## Page
------------------------------------------------------------
But this year's Oscars did include one Spanish winner – Sevilla-born Sergio López-Rivera, 54, who grew up in Santander, Cantabria.
Attending the ceremony with his husband, López-Rivera said his triumph had only been possible thanks to his grandmother back in the far-northern coastal region of Spain.
Along with his colleagues Mia Neal and Jamika Wilson, Sergio won the Oscar for Best Hair and Makeup for the US jazz scene film Ma Rainey's Black Bottom, in which he rose eagerly to the challenge of 'disfiguring' the lead actress Viola Davis, who played the central character.
Viola Davis had personally requested her makeup artist for the rôle be Sergio López-Rivera, whom she had worked with before in How to Get Away With a Murder.
Of the original 'Ma Rainey', one of the first female artists to record her music accompanied by a band in 1920s' Chicago, only seven photos could be found and only one of these close-up enough to see her features in full detail, Sergio said.
“We discovered she was a woman who was very fat, who sweated excessively, who had lots of gold teeth and who was considered the ugliest person in the musical industry,” he reveals.
------------------------------------------------------------
## Raw data

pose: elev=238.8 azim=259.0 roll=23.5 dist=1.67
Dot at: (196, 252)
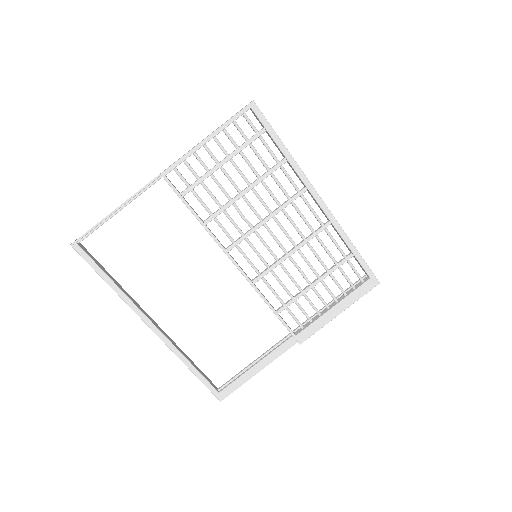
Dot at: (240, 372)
------------------------------------------------------------
## What to do
#1 Say whether each statement agrees with the article about Sergio López-Rivera's Oscar win. Answer yes or no, and quote the words of the article that decide it. (a) López-Rivera was born in Santander. (b) Viola Davis asked for López-Rivera to do her makeup for the role. (c) Many close-up photos of the original Ma Rainey were found.
#2 Carry on the article about Sergio López-Rivera's Oscar win, starting right after its last sentence.

## Task-by-task outputs
#1
(a) No: "Sevilla-born Sergio López-Rivera, 54, who grew up in Santander, Cantabria."
(b) Yes: "Viola Davis had personally requested her makeup artist for the rôle be Sergio López-Rivera"
(c) No: "only seven photos could be found and only one of these close-up enough to see her features in full detail"

#2
“She was said to have sweated so much under the spotlights on stage that she looked as though she was bathed in a gold sheen.”
Denzel Washington, producing the film for Netflix, admitted he was 'speechless' when he first saw Viola Davis in character, and though the makeup appeared 'too grotesque', something Sergio did not find out about until afterwards.
He took his inspiration for it from two sources: One, Bette Davis in her terrifying Baby Jane rôle, and two, his grandmother's own makeup style in the Civil War years – although this is not the only reason he says he owes her his Oscar.
“Generally, you have to look after an actor's vanity; but Viola insisted in being specific: If she has to be ugly and fat, she wants to be the ugliest and fattest possible,” Sergio reveals.
He is set to work with her again in three future projects, one of which centres on the former US First Lady, Michelle Obama.
Viola's high-profile rôles to date, as well as Ma Rainey's Black Bottom and How to Get Away With a Murder, include playing Aibileen Clark in the film adaptation of Katherine Stockett's novel The Help.
And Sergio was only able to work with her this time around because the series he had committed to had been cancelled, so he rang Denzel Washington again and asked if there was still a place for him.
When Viola found out there was, indeed, a vacancy, she was said to be 'delighted'.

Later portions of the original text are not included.